◆ What is needed: Could you revise the Poppleton TIF article from "Now that it’s" to "from the buildings." so that "spokesman" reads "spokesperson" instead?

◆ Document section:
---

A $58.3 million tax increment financing plan for a West Baltimore Poppleton apartment and retail complex moved further through city government Wednesday, with the Board of Estimates signing off on a trio of ordinances to establish it.

Now that it’s passed the city spending panel, the TIF goes back to City Council for consideration. It’s set to be debated June 15, said Lester Davis, spokesman for council President Bernard C. “Jack” Young.

The TIF would use city-backed bonds to pay for infrastructure improvements around the massive project, planned to eventually span 1,600 apartments and 150,000 square feet of retail space. Those bonds would then be repaid with tax revenue from the buildings.

The development was planned as a four-phase, $458 million housing development in the Poppleton neighborhood just west of the University of Maryland BioPark. While its New York-based developer, La Cité Development, has said it wanted to start building the first phase of the project by the end of 2015, all construction phases aren’t planned for completion until 2030 at the earliest. The first phase was planned to total 257 apartments and 19,000 square feet of retail space at a cost of about $72.8 million. It was set to make use of $8.5 million in TIF money.

---

◆ Input data:
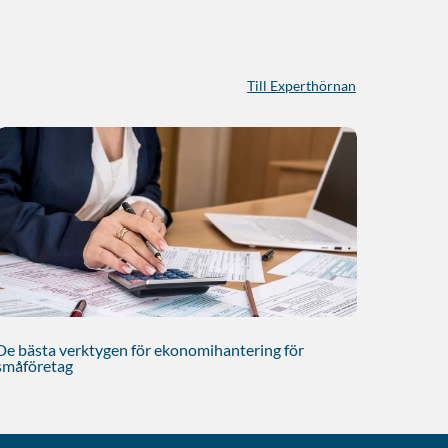
Till Experthörnan
De bästa verktygen för ekonomihantering för
småföretag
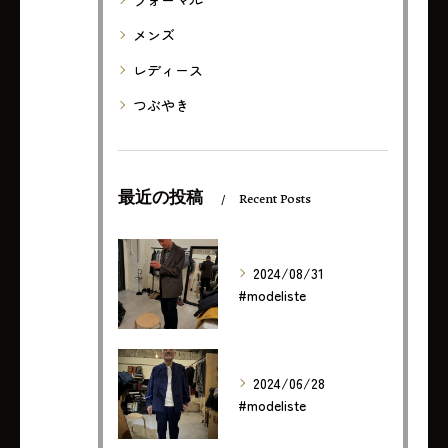
フォーマル
メンズ
レディース
つぶやき
最近の投稿
Recent Posts
2024/08/31
#modeliste
2024/06/28
#modeliste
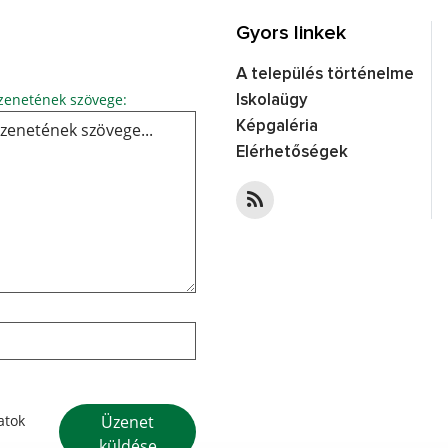
Gyors linkek
A település történelme
Üzenetének szövege...
enetének szövege:
Iskolaügy
Képgaléria
Elérhetőségek
Google reCaptcha Response
Üzenet
atok
küldése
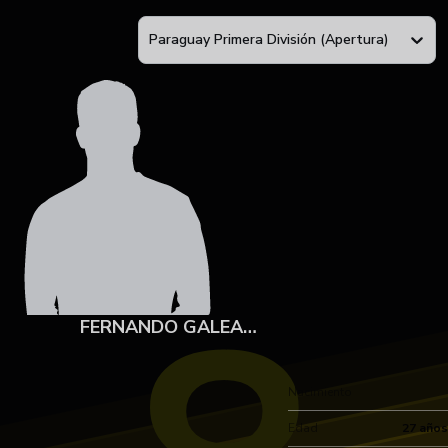
Paraguay Primera División (Apertura)
FERNANDO GALEANO
Nacimiento
Edad
27 años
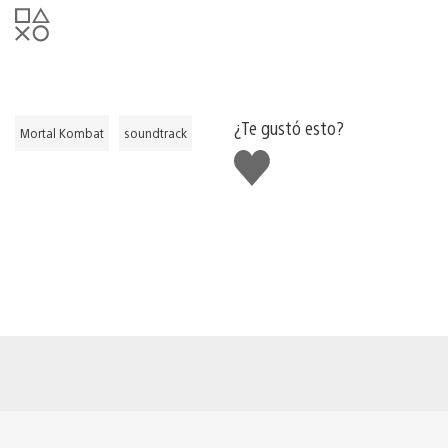
¿Te gustó esto?
Mortal Kombat
soundtrack
Me
gusta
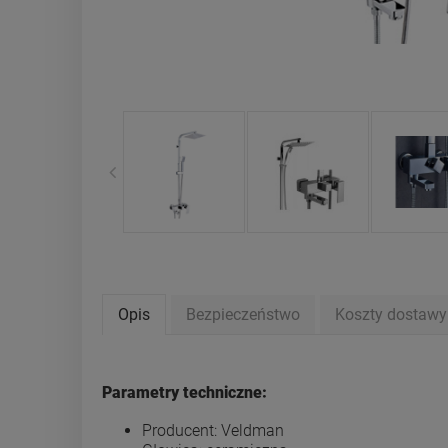
Opis
Bezpieczeństwo
Koszty dostaw
Parametry techniczne:
Producent: Veldman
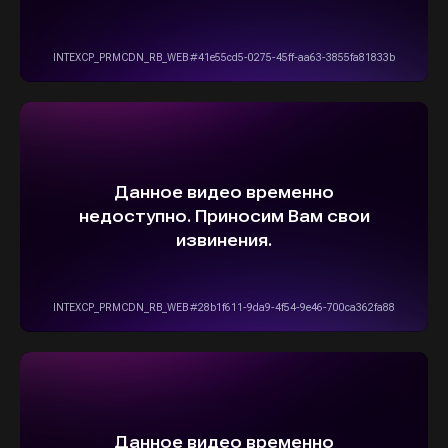
ОСТАВИТЬ ЗАЯВКУ
5,0
Рейтинг организации в Яндексе
+7(916)555-14-15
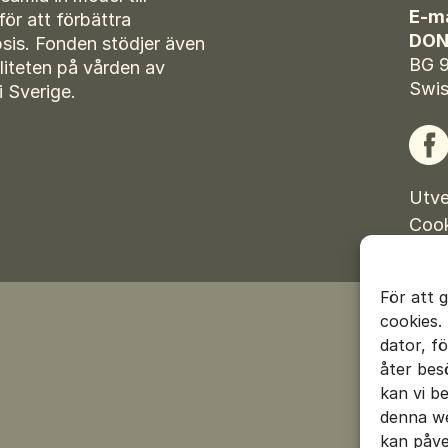
E-ma
för att förbättra
DON
sis. Fonden stödjer även
BG 
liteten på vården av
Swis
i Sverige.
Fac
Utve
Cook
För att 
cookies.
dator, f
åter bes
kan vi b
denna we
kan påve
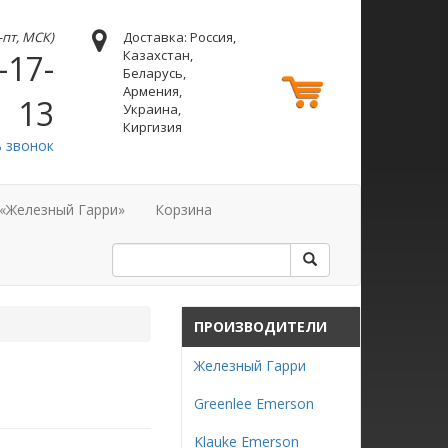
н-пт, МСК)
Доставка: Россия,
Казахстан,
-17-
Беларусь,
Армения,
13
Украина,
Киргизия
ь звонок
 «Железный Гарри»
Корзина
ПРОИЗВОДИТЕЛИ
Железный Гарри
Greenlee Emerson
Klauke Emerson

---

◆ Output below:
Now that it’s passed the city spending panel, the TIF goes back to City Council for consideration. It’s set to be debated June 15, said Lester Davis, spokesperson for council President Bernard C. “Jack” Young.

The TIF would use city-backed bonds to pay for infrastructure improvements around the massive project, planned to eventually span 1,600 apartments and 150,000 square feet of retail space. Those bonds would then be repaid with tax revenue from the buildings.